PAGE EXTRACT:
╭──
WPP Media Creates AI-Assisted YouTube Service
WPP Media is rolling out an AI-assisted service to help agencies cut ads shown on YouTube. The new feature, called YouTube 5K, uses AI to find the best ad placements through categorising risk, content integrity and brand alignment.
OpenAI Report Suggests Four-Day Week
In a new report from OpenAI has made the suggestion that employers trial a four day work week in the face of AI tools creating major productivity and efficiency gains. The AI giant claims that AI systems could soon handle months of human work. To mitigate the impact of these time and money savings, the company suggests employers experiment with a shorter workweek such as a 32-hour week with no loss in pay.
Media
Universal Bans Use of Super Mario for AI Training
Universal Studios, which owns film brands like Fast & Furious, Jurassic World, and Super Mario Bros, has noted at the end of the film credits for Super Mario Galaxy: The Movie that the movie is prohibited from being used to train AI models. Since June 2025, the production company has included this type of message at the end of its films.
Higgsfield Launches AI TV Pilot with Influencer Stars
AI video platform Higgsfield has announced a series of AI-generated TV shows to be released as pilots, where crowdsourced participants can decide what happens next in the plot of the productions. AI influencers will have the chance to give their likeness and feature in the productions. In January, the company reached a $1.3 billion valuation.
AI Bot Traffic to Publisher Sites Surges 300%
A new report from Akamai revealed that AI bot traffic to publisher websites has surged 300 percent in 2025. AI bots can crawl websites both to fetch content to train AI models and to take content to provide real-time answers to user queries. As a result of the increase in bot traffic, organic user traffic is declining – publishers experience 96 percent less traffic than traditional search.
╰──
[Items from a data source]
╭──
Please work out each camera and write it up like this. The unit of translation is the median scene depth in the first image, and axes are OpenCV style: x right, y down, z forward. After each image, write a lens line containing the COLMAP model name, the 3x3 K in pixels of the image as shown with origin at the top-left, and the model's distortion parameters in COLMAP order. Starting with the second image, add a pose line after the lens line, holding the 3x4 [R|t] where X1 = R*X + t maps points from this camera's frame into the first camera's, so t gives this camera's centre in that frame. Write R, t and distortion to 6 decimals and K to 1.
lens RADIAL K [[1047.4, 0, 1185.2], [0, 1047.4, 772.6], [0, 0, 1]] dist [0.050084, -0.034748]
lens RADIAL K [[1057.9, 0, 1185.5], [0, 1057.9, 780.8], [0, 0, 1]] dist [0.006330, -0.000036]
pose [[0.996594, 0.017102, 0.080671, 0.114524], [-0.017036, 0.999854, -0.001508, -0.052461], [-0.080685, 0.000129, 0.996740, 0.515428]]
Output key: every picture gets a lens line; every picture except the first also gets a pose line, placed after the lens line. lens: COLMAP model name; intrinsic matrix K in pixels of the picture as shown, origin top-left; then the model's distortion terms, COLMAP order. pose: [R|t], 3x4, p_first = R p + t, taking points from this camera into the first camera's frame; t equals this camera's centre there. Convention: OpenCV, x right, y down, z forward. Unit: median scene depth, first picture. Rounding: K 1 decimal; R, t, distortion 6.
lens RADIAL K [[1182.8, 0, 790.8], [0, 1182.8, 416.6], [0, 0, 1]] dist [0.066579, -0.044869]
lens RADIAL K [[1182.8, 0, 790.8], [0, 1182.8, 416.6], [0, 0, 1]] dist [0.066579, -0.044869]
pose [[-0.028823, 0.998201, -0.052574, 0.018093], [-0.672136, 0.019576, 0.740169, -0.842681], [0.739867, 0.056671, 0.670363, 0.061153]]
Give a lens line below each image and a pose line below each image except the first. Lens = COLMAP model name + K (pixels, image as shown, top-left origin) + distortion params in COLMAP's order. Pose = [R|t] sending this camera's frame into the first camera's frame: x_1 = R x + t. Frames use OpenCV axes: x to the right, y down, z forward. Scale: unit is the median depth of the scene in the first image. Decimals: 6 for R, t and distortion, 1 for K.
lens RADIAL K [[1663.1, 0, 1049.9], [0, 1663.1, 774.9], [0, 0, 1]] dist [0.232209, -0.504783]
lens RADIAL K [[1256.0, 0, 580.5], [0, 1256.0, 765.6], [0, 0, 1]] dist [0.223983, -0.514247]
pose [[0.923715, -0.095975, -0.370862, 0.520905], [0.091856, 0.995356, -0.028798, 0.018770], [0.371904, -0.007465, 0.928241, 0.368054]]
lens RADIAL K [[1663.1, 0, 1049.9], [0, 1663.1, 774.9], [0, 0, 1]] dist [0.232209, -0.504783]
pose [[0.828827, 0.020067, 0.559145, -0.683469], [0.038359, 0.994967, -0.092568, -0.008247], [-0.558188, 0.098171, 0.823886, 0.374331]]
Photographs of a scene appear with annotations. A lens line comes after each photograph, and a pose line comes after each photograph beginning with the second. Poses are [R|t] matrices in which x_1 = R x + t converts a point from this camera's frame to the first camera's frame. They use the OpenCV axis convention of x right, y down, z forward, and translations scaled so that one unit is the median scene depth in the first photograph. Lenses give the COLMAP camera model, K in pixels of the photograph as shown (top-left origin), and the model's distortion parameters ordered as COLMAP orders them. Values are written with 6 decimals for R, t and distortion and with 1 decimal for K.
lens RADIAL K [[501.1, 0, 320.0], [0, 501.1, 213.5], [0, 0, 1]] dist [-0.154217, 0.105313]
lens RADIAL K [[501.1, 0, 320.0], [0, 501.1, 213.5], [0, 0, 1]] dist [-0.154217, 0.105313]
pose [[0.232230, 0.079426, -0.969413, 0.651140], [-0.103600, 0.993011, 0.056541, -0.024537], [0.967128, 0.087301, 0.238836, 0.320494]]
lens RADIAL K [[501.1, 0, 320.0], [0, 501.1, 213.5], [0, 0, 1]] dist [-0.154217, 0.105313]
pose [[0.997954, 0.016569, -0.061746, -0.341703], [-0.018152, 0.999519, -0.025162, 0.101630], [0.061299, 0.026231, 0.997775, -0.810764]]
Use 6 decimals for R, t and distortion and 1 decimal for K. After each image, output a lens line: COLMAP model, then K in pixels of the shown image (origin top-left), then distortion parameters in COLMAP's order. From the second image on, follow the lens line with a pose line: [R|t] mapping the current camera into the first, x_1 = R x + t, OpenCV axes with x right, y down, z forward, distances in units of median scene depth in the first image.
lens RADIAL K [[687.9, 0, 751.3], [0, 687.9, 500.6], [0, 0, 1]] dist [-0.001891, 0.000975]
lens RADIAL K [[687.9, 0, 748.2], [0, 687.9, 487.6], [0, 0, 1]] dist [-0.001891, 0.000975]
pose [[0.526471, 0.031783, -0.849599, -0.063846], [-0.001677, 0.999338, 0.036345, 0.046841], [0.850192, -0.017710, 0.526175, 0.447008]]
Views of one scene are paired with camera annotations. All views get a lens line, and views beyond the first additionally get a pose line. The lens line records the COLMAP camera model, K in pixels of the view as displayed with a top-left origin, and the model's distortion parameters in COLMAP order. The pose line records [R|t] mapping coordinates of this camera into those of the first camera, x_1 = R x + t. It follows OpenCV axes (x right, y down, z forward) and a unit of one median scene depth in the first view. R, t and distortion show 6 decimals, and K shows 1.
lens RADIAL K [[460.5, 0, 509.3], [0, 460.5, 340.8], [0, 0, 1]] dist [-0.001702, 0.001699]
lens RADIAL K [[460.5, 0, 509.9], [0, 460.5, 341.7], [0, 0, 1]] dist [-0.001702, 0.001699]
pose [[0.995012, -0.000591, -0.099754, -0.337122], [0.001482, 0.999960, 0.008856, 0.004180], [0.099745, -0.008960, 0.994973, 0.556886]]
╰──
LIST OF TASKS:
(a) List the film brands that the AI news roundup says Universal Studios owns.
(b) Answer these questions from the AI news roundup:
(i) What is the name of the new feature from WPP Media?
(ii) What valuation did Higgsfield reach in January?
(iii) By what percentage did AI bot traffic to publisher websites surge in 2025, according to Akamai?
(c) Translate this sentence from the AI news roundup into French: "Since June 2025, the production company has included this type of message at the end of its films."
The records play no part in this work.

EXPECTED RESULTS:
(a)
Fast & Furious
Jurassic World
Super Mario Bros

(b)
(i) YouTube 5K
(ii) $1.3 billion
(iii) 300 percent

(c) Depuis juin 2025, la société de production inclut ce type de message à la fin de ses films.